Staying covered allows you to do the activities you love without the stress of a potential injury and without the associated cost burdening you. Nearly half (43 percent) of those surveyed in 2000 believed that people without health insurance are more likely to have health problems than people with insurance. This section presents basic information about health insurance and who lacks it in the context of several widespread popular myths. The purpose of this first report is to provide background for the findings and conclusions that the Committee will present in subsequent reports on the consequences of lack of insurance by including common definitions and an overview of the dynamics of health insurance coverage.
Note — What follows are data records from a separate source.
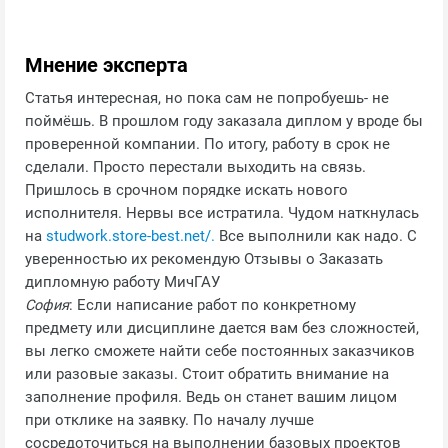
Мнение эксперта
Статья интересная, но пока сам не попробуешь- не
поймёшь. В прошлом году заказала диплом у вроде бы
проверенной компании. По итогу, работу в срок не
сделали. Просто перестали выходить на связь.
Пришлось в срочном порядке искать нового
исполнителя. Нервы все истратила. Чудом наткнулась
на
studwork.store-best.net/.
Все выполнили как надо. С
уверенностью их рекомендую Отзывы о Заказать
дипломную работу МичГАУ
София
: Если написание работ по конкретному
предмету или дисциплине дается вам без сложностей,
вы легко сможете найти себе постоянных заказчиков
или разовые заказы. Стоит обратить внимание на
заполнение профиля. Ведь он станет вашим лицом
при отклике на заявку. По началу лучше
сосредоточиться на выполнении базовых проектов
This report addresses the extent to which Americans lack coverage, identifies the social, economic and policy factors that contribute to the existence and persistence of an uninsured population in the United States, and reports on the likelihood that members of various population groups are not insured. This report and the following are intended to provide reliable information, useful both to the public and to political leaders, legislators, employers and program administrators as they face the current challenges of funding health care. In addition to those providers whose patient population includes substantial proportions of uninsured people, together, private physicians, community hospitals, and university hospitals affiliated with academic health centers provide significant amounts of care to uninsured patients (Cunningham and Tu, 1997); Mann et al. The benefits for children of having health insurance and a regular source of care, in terms of routine medical visits and appropriate preventive care, are well documented (Lave et al.

Among those under 65 who are in good or poor health, almost one in five lacks health insurance (Rhoades and Chu, 2000). Even if you eat well, exercise, and are currently healthy, the risk of an accident or illness is always present. A typical source of care may be a doctor's office, a clinic, a health plan center, or a hospital emergency room or an outpatient clinic. Not only do people without insurance receive less care, but the providers who care for them systematically differ from those who treat insured patients.

The Census Bureau began collecting detailed information on health insurance in the second half of the 1970s, and the National Center for Health Services Research, predecessor of the AHRQ, conducted the National Health Care Expenditure Survey (NMCES) in 1977, followed by the National Medical Expenditure Survey ( NMCES) in 1977, followed by the Survey (NMES) in 1987 and the AHRQ Medical Expenditure Panel Survey (MEPS), launched and conducted annually since 1996. This is mainly because they are less often entitled to employment-based insurance because of the nature of their work or their short time in it. Over the past quarter century, the importance of health insurance has grown, as clinical medicine has become increasingly sophisticated, technological advances have become more common, and the range of therapeutic interventions (and their costs) has expanded rapidly.